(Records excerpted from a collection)
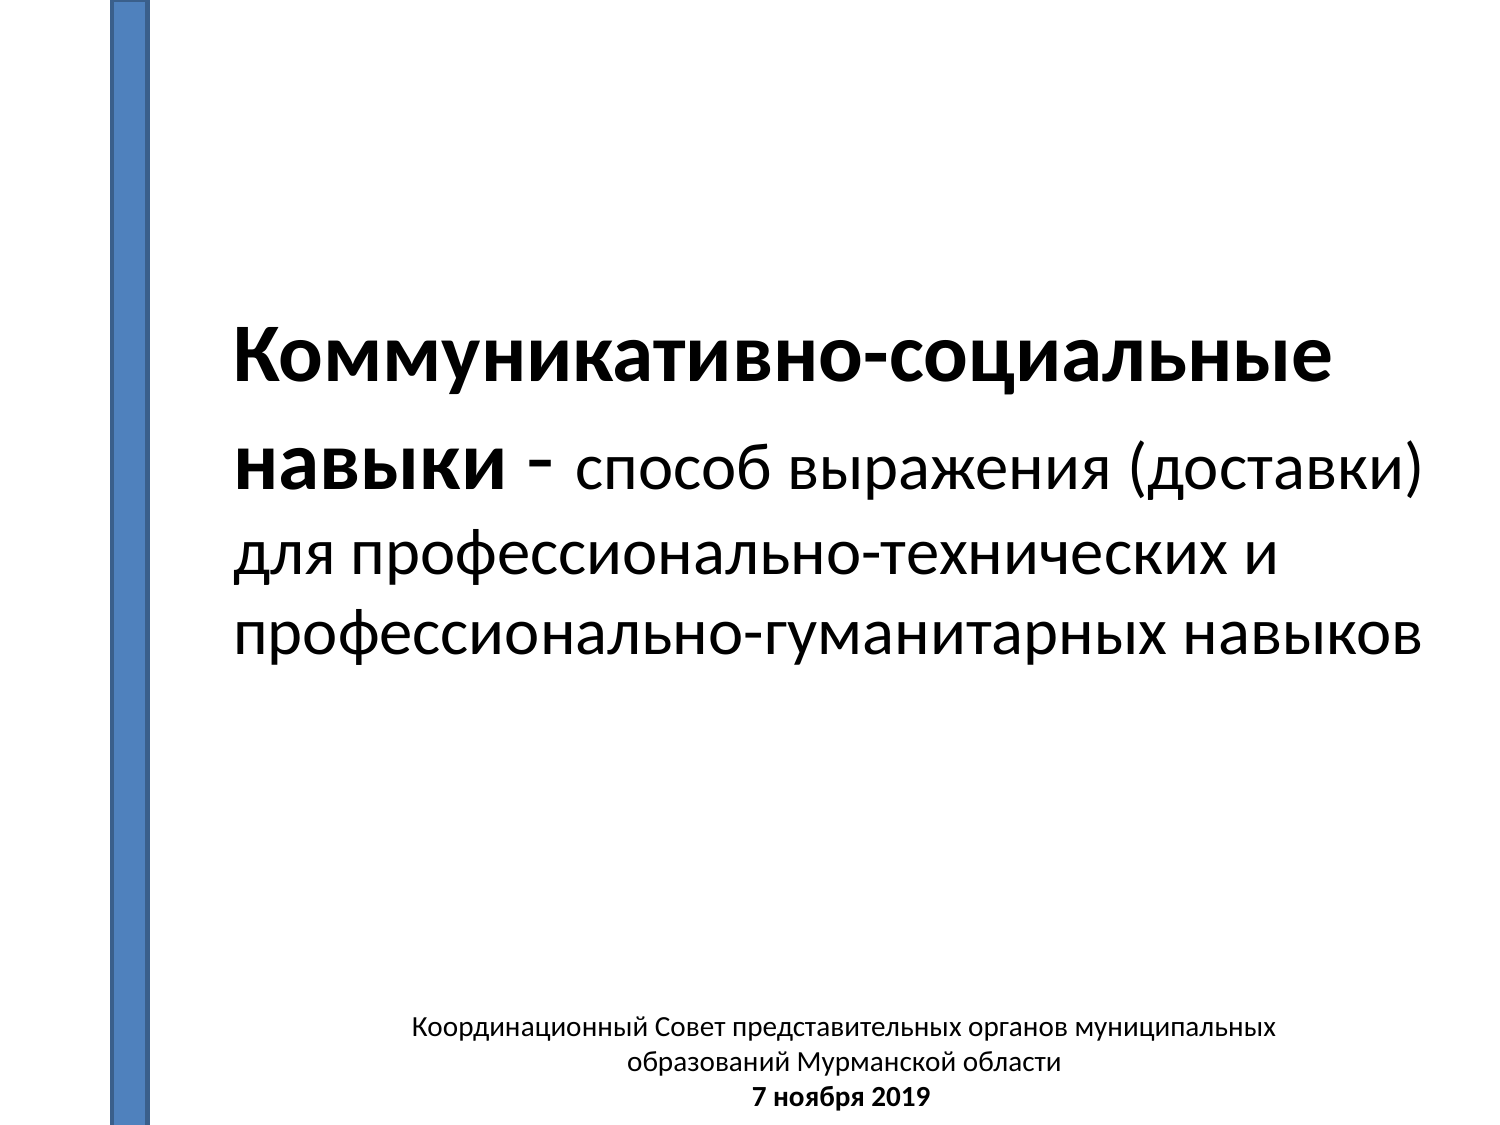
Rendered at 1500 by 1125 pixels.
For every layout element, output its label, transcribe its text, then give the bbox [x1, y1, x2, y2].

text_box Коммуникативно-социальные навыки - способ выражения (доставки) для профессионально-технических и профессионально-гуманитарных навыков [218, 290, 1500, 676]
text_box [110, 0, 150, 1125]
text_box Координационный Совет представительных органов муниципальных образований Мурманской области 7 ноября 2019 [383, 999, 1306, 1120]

▶ _Problem statement_
All entries should be restated word for word; no images belong in the copy.

▶ _Written answer_
Rendered at 1500 by 1125 pixels.
For every layout element, output its label, transcribe its text, then give the bbox [x1, y1, x2, y2].

text_box Коммуникативно-социальные навыки - способ выражения (доставки) для профессионально-технических и профессионально-гуманитарных навыков [218, 290, 1500, 676]
text_box [110, 0, 150, 1125]
text_box Координационный Совет представительных органов муниципальных образований Мурманской области 7 ноября 2019 [383, 999, 1306, 1120]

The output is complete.